Interestingly, the researchers found that the ATG4D mutation in the skin cells of the affected children didn’t interfere with autophagy. It was only in the brain that the mutation altered the cellular recycling system.
“The brain is so complex, and neurons have very specialized functions,” said May Christine Malicdan, NHGRI staff scientist and senior author of the study. “To fit those functions, different neurons use different genes, so changes in redundant genes can have major impacts in the brain.” Because autophagy is implicated in Alzheimer’s and Parkinson’s diseases, the researchers hope that their work can lead to breakthroughs in associated research.

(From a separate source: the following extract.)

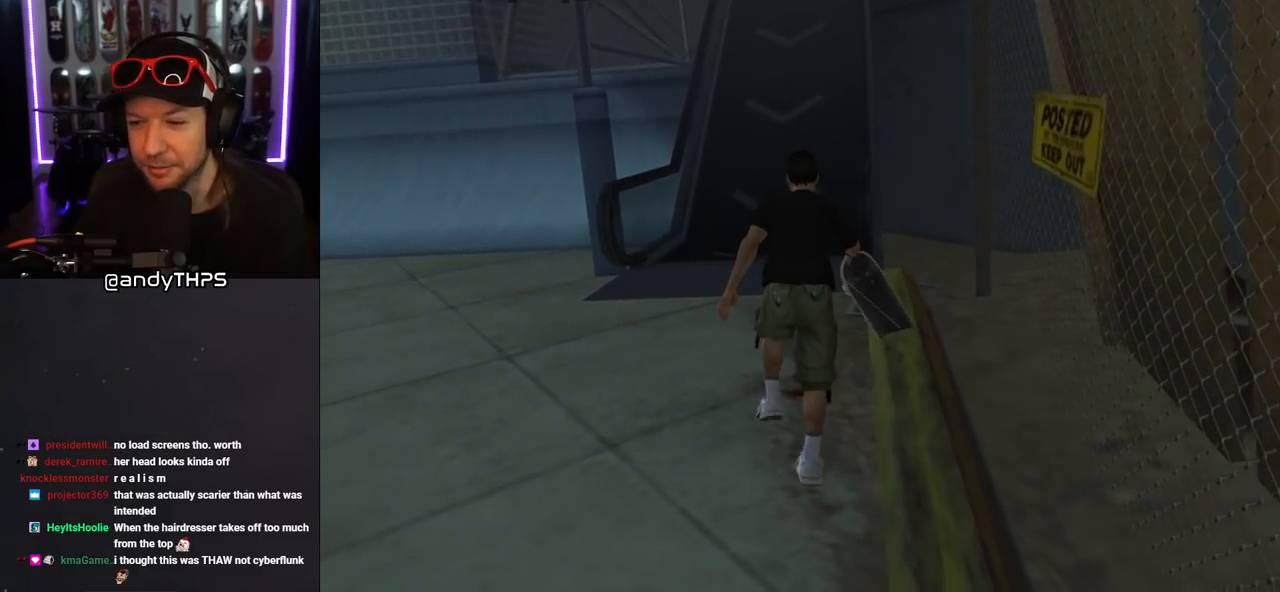
{"buttons": ["DPAD_LEFT"], "left_stick": "center", "right_stick": "center", "events": [[267, "right_stick", "down-right"], [367, "right_stick", "center"]]}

“That’s the million-dollar question in rare disease research,” said Malicdan. “Rare diseases can help us understand biological pathways, so we can better understand how those pathways contribute to other rare and common conditions.”
Going forward, the researchers will continue to work with the three children in the study and seek others afflicted by the disorder.
The study has been published in the journal npj Genomic Medicine.